SBT, Record e RedeTV em guerra com operadoras de TV por assinatura

A partir do dia 29 de março, quando o sinal analógico de TV for desligado,  a RecorTV, RedeTV e SBT deixarão de exibir sua programação nas operadoras pagas Net, Claro, Embratel e Sky.
A briga, que já vem, há tempos, se desenrolando nos bastidores, foi exposta ao público espectador. Por meio da Simba Content, empresa formada pelas três emissoras, querem que as operadoras de TV paga paguem pela exibição de seu sinal digital.
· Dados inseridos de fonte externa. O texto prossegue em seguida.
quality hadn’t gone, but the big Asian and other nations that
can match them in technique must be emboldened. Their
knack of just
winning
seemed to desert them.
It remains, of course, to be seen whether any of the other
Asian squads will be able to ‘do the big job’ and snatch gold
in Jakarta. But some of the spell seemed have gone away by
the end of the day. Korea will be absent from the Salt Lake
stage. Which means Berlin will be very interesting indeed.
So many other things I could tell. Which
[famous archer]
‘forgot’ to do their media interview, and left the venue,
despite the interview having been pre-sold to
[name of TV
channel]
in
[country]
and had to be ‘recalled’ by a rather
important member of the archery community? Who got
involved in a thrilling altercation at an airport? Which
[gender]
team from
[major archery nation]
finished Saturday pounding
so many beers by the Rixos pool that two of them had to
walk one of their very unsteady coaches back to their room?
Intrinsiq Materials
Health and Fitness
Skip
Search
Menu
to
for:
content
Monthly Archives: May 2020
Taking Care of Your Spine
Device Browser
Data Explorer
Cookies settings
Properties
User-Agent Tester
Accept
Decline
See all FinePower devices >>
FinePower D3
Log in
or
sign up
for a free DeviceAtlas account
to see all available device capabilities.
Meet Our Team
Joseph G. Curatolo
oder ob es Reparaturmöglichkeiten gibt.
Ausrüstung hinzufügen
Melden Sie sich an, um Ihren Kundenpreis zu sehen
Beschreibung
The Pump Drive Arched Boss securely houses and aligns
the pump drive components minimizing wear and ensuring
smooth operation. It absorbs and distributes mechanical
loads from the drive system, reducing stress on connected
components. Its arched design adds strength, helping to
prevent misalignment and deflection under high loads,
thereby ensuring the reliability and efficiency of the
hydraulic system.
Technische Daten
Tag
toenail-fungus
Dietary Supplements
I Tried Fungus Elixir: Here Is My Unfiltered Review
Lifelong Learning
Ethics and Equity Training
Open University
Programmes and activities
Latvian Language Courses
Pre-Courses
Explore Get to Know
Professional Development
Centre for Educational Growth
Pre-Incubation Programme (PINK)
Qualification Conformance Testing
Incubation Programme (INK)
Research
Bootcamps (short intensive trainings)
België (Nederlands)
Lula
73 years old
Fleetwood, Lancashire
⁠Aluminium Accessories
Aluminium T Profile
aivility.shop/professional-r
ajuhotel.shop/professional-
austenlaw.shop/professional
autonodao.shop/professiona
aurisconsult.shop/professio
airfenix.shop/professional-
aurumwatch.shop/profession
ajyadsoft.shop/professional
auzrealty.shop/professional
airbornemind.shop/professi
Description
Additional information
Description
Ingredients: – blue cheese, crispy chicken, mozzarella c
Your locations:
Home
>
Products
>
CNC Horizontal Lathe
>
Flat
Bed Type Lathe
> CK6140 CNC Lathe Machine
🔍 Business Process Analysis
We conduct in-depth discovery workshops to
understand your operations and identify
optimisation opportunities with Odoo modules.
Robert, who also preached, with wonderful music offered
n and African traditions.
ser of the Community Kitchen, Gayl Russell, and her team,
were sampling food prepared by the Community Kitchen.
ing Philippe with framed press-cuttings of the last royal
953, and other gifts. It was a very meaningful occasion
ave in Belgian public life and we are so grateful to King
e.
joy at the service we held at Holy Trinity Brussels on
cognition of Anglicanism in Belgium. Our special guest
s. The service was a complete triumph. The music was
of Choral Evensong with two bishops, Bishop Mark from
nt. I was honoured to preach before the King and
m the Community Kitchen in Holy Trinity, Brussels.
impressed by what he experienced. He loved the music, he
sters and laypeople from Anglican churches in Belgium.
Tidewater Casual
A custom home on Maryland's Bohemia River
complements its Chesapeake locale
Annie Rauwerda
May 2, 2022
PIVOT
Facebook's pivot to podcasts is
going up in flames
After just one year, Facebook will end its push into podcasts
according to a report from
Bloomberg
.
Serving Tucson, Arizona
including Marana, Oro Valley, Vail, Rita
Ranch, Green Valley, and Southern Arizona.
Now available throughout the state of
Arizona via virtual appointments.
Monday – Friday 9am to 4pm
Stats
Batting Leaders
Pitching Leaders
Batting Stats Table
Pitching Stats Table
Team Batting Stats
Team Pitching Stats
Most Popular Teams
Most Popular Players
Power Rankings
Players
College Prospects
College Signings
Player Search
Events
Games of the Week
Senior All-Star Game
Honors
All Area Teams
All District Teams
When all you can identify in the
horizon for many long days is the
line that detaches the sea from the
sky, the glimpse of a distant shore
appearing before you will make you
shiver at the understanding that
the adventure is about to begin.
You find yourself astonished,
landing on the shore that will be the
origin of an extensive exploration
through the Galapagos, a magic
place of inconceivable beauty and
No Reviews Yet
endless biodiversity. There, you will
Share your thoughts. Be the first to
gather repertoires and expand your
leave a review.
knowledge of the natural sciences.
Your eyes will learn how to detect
Até então, o conteúdo dos três canais era carregado pelas operadoras sem nenhum tipo de remuneração.

No comunicado exibido pelas três emissoras, é afirmado que as operadoras “se recusam a negociar os direitos de transmissão com Record, RedeTV e SBT, ao contrário do que já fazem com grupos estrangeiros e até com outras emissoras nacionais”. O comunicado segue dizendo que “juntas, RecordTV, SBT e RedeTV detém grande parte da audiência da TV Aberta”. Por fim, as emissoras reclamam da postura das operadoras. “Lamentamos a falta de diálogo das operadoras, o que impediu que um acordo que respeitasse o desejo do público brasileiro”, diz o comunicado.

Entenda a situação
O modelo de negócio das mega operadoras de TV paga por assinatura consiste em comprar a programação com sinal digital de terceiros, como por exemplo os filmes da NETFLIX e da HBO, e vender esse conteúdo ao consumidor, através da cobranca de mensalidades e também veiculando publicidade e cobrando este espaço do anunciante. Por outro lado, as chamadas “TVs Abertas” como a RedeTV , Record e SBT , disponibilizam toda sua programação aos seus telespectadores de forma gratuita, sem cobrar nada. A sua receita provém da venda de publicidade para anunciantes e de patrocínios.
A convivência entre estes dois modelos foi relativamente pacifica enquanto as TVs abertas permitiram, de forma gratuita, que seu sinal de transmissão analógico fosse incluído na grade de programação das grandes operadoras de TV paga.
Silvio Santos, Marcelo de Carvalho e Edir Macedo, durante anos, investiram em tecnologia de ponta, para produzir e transmitir shows, novelas, noticiários e filmes, gerando milhares de empregos diretos e indiretos

No entanto o mercado mudou e evoluiu, os consumidores passaram a ser mais exigentes, a competição por programação de qualidade aumentou, obrigando e as TVs abertas brasileiras a fazerem grandes investimentos para transformar toda sua transmissão de shows, noticiários, filmes, documentários, novelas, etc, em tecnologia digital de alta definição. Com o fim do sinal analógico da TV marcado para o dia 29 de março em São Paulo, as grandes operadoras de assinaturas vão perder todo o conteúdo gratuito que tinham das TVs abertas e nesse momento deveriam passar a tratá-las como fazem com a NETFLIX, o Dicovery ou a National Geographic: comprar o conteúdo digital das TVs brasileiras de alta definição, para só então vendê-lo.

Nesse momento, alguém poderia lançar o argumento de que isso não passa de choradeira das TVs abertas, que elas querem apenas garantir uma reserva de mercado forçada na grade das operadoras de TV paga. No entanto esse argumento não se sustenta já que pesquisas de audiência indicam que a programação das TVs abertas representam incríveis 35% a 60% da audiência das operadoras de TVs pagas, ou seja, estas é que estão pegando uma carona imoral em cima do trabalho das TVs nacionais.

É importante dizer que, até o momento, assinantes da Vivo TV ou Oi TV não serão afetados. Os demais clientes poderão acessar os canais se utilizarem uma antena adicional em seu televisor ou conversor digital.